» EXERCISE PROMPT
Put every line of the material below into a numbered list, omitting any blank lines.

==============================

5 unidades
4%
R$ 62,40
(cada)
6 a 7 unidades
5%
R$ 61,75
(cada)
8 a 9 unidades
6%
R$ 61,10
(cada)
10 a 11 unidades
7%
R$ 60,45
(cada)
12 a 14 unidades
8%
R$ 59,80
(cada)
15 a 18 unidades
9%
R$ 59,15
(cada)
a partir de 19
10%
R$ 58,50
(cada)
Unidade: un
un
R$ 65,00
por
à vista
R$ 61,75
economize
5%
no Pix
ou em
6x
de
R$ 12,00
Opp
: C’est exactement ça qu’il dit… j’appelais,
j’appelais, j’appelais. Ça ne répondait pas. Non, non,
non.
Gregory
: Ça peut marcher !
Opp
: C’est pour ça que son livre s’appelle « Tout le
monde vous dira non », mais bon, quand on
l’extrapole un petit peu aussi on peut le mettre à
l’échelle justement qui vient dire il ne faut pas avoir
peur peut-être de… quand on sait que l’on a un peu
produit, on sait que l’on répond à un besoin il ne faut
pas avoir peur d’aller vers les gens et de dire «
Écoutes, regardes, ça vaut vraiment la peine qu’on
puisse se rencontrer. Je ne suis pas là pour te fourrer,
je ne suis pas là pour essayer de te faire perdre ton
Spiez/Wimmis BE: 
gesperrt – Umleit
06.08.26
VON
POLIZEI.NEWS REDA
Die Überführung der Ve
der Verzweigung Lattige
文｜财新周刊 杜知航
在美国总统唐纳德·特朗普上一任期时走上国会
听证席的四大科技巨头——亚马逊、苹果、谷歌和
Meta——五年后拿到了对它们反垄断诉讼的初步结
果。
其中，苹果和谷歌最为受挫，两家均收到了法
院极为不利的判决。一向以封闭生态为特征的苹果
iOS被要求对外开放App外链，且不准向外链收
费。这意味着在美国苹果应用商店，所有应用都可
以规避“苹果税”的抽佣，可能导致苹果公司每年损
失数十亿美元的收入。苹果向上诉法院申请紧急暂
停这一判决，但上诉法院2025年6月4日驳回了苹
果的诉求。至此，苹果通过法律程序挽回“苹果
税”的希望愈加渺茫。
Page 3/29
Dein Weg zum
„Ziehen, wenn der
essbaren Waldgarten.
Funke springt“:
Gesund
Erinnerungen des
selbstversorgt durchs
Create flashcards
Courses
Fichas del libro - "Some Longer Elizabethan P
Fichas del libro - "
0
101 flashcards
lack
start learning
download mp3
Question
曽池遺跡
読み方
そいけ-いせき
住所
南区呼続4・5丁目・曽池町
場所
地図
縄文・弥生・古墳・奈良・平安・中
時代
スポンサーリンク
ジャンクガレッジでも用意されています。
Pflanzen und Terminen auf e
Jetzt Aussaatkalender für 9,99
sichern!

==============================

» TASK ANSWER
1. 5 unidades
2. 4%
3. R$ 62,40
4. (cada)
5. 6 a 7 unidades
6. 5%
7. R$ 61,75
8. (cada)
9. 8 a 9 unidades
10. 6%
11. R$ 61,10
12. (cada)
13. 10 a 11 unidades
14. 7%
15. R$ 60,45
16. (cada)
17. 12 a 14 unidades
18. 8%
19. R$ 59,80
20. (cada)
21. 15 a 18 unidades
22. 9%
23. R$ 59,15
24. (cada)
25. a partir de 19
26. 10%
27. R$ 58,50
28. (cada)
29. Unidade: un
30. un
31. R$ 65,00
32. por
33. à vista
34. R$ 61,75
35. economize
36. 5%
37. no Pix
38. ou em
39. 6x
40. de
41. R$ 12,00
42. Opp
43. : C’est exactement ça qu’il dit… j’appelais,
44. j’appelais, j’appelais. Ça ne répondait pas. Non, non,
45. non.
46. Gregory
47. : Ça peut marcher !
48. Opp
49. : C’est pour ça que son livre s’appelle « Tout le
50. monde vous dira non », mais bon, quand on
51. l’extrapole un petit peu aussi on peut le mettre à
52. l’échelle justement qui vient dire il ne faut pas avoir
53. peur peut-être de… quand on sait que l’on a un peu
54. produit, on sait que l’on répond à un besoin il ne faut
55. pas avoir peur d’aller vers les gens et de dire «
56. Écoutes, regardes, ça vaut vraiment la peine qu’on
57. puisse se rencontrer. Je ne suis pas là pour te fourrer,
58. je ne suis pas là pour essayer de te faire perdre ton
59. Spiez/Wimmis BE: 
60. gesperrt – Umleit
61. 06.08.26
62. VON
63. POLIZEI.NEWS REDA
64. Die Überführung der Ve
65. der Verzweigung Lattige
66. 文｜财新周刊 杜知航
67. 在美国总统唐纳德·特朗普上一任期时走上国会
68. 听证席的四大科技巨头——亚马逊、苹果、谷歌和
69. Meta——五年后拿到了对它们反垄断诉讼的初步结
70. 果。
71. 其中，苹果和谷歌最为受挫，两家均收到了法
72. 院极为不利的判决。一向以封闭生态为特征的苹果
73. iOS被要求对外开放App外链，且不准向外链收
74. 费。这意味着在美国苹果应用商店，所有应用都可
75. 以规避“苹果税”的抽佣，可能导致苹果公司每年损
76. 失数十亿美元的收入。苹果向上诉法院申请紧急暂
77. 停这一判决，但上诉法院2025年6月4日驳回了苹
78. 果的诉求。至此，苹果通过法律程序挽回“苹果
79. 税”的希望愈加渺茫。
80. Page 3/29
81. Dein Weg zum
82. „Ziehen, wenn der
83. essbaren Waldgarten.
84. Funke springt“:
85. Gesund
86. Erinnerungen des
87. selbstversorgt durchs
88. Create flashcards
89. Courses
90. Fichas del libro - "Some Longer Elizabethan P
91. Fichas del libro - "
92. 0
93. 101 flashcards
94. lack
95. start learning
96. download mp3
97. Question
98. 曽池遺跡
99. 読み方
100. そいけ-いせき
101. 住所
102. 南区呼続4・5丁目・曽池町
103. 場所
104. 地図
105. 縄文・弥生・古墳・奈良・平安・中
106. 時代
107. スポンサーリンク
108. ジャンクガレッジでも用意されています。
109. Pflanzen und Terminen auf e
110. Jetzt Aussaatkalender für 9,99
111. sichern!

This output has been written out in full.